Monday, February 20, 2012

Memories of a Vacation Blizzard

This President's Week school vacation week is a huge contrast to one I remember 60 years ago.  This week's mid-week weather forecast caught my attention Sunday morning.  It said our area of Maine could hit 50 degrees Wednesday, but that number was reduced by a couiple of degrees by Monday morning.  That's what it said Sunday morning.  Even thinking about 50 degrees in February in Maine is sort of incomprehensible. 

February is considered by many as the year's snowiest month.  And with snow usually comes cold temperatures.  There are many indications this February won't quite live up to the month's reputation.  It seems a litle strange, though, that in February we in our part of the state have to be told that there is snow cover in the western Maine mountains and up north and ski areas are operating as usual this school holiday week.  I'm not a skier, but some I know tell me it is difficult to look outside around this part of the state and see relatively bare ground and hear of potential 50 degree weather to get excited about heading for the slopes.  So, the reminder, there is good skiing in Maine this school vacation week.  You just have to drive a bit to get to it.

That wasn't the case 60 years ago.  I was an high school student in 1952 and, like most students at the time and I understand today as well, I looked forward to those "no school storm days."  But that year, the snows blew in the weekend that started vacation week.  It snowed.  And snowed.  And snowed.  It resulted in Greater Portland's worst blizzard in my memory, and some say the worst ever.

Our family home was directly across the street from a field and the winds packed us in.  The snow was so deep we had to use the upstairs windows to get out and slide down that packed snow to the ground.  We finally were able to shovel a tunnel from the driveway into the back door.  It took "forever," but we eventually did get the driveway shoveled.  We didn't have a snow blower back then and so that storm resulted in one mighty "back breaking" chore. 

I'm not sure just why the driveway was so important to get cleared because there was no way to get a car out of it.  The street on which we lived was so deep in snow that the city's plows couldn't touch it.  They didn't even bother to try.  However, getting that driveway cleared of snow was the beginning of what has become an important part of every storm we've had since.  I still take great pride in getting my driveway free and clear following a snowstorm.

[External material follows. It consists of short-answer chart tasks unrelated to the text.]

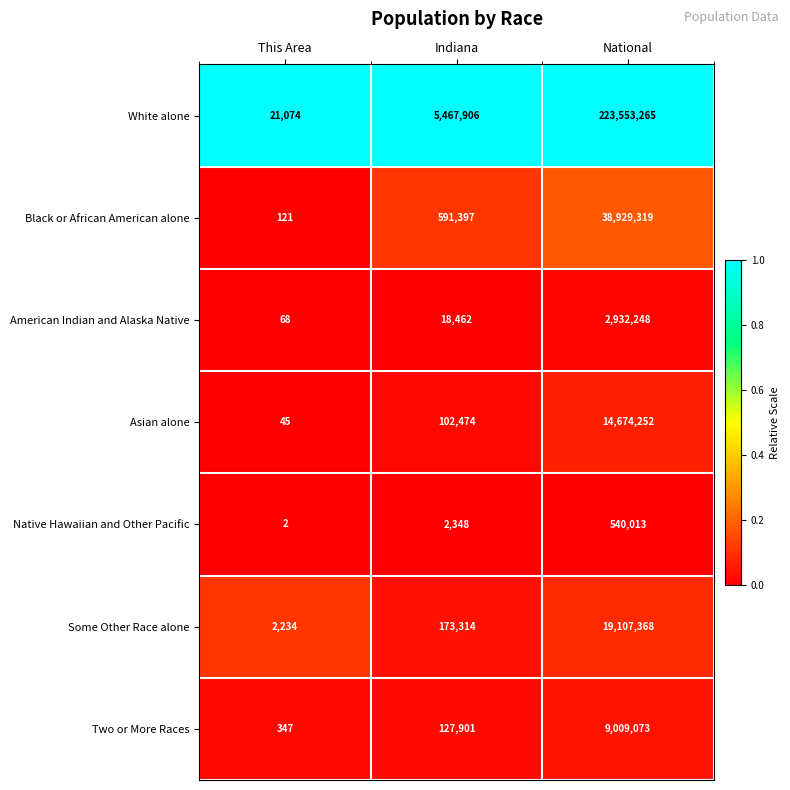

Reading left to right, extract all data points from this chart.

White alone: This Area=21074	Indiana=5467906	National=223553265
Black or African American alone: This Area=121	Indiana=591397	National=38929319
American Indian and Alaska Native: This Area=68	Indiana=18462	National=2932248
Asian alone: This Area=45	Indiana=102474	National=14674252
Native Hawaiian and Other Pacific: This Area=2	Indiana=2348	National=540013
Some Other Race alone: This Area=2234	Indiana=173314	National=19107368
Two or More Races: This Area=347	Indiana=127901	National=9009073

By mid week we ran out of heating oil.  My dad did have a guarantee delivery system, but no oil truck could make it down the street.  I pitied the poor delivery guy.  He had two five or ten (one memory that fails me) gallon containers which he lugged several times as he plodded to our house.  It must have been a miserable time going a block through waist or higher deep packed drifts, but he got enough oil into the tank to run the furnace for a few days.

My dad was a partner in a business and he had to go there during the week to check on it.  I went with him one time as we donned snow shoes and skis to make the long trek in the snow.  I wasn't used to using either so a trek that in the summer might take a half hour took us several hours in both directions.  To say I was "pooped" by the time we got home would be a big understatement.

By mid week, we heard a loud roar outside and looked to see a huge military machine plowing our street.  Even that powerful land mover was working with difficulty moving the now self-packed, wet snow.  But when it finished, we were free at last and able to once again to use our car for travel around the city.  Of course there were another few days of getting the plow banks cleared up and the porches cleared for safe use, but it had been a storm for the memory of a lifetime.

It began as February school vacation began.  By the time the vacation ended, it had been cleared so we teens did not get a single second of a "no school" storm day.  I remember, I think, of many of us in the high school corridors saying that it had been a real lousy timing for such a great storm.

It certainly doesn't appear that we're in any danger of repeating that blizzard this vacation week in Maine.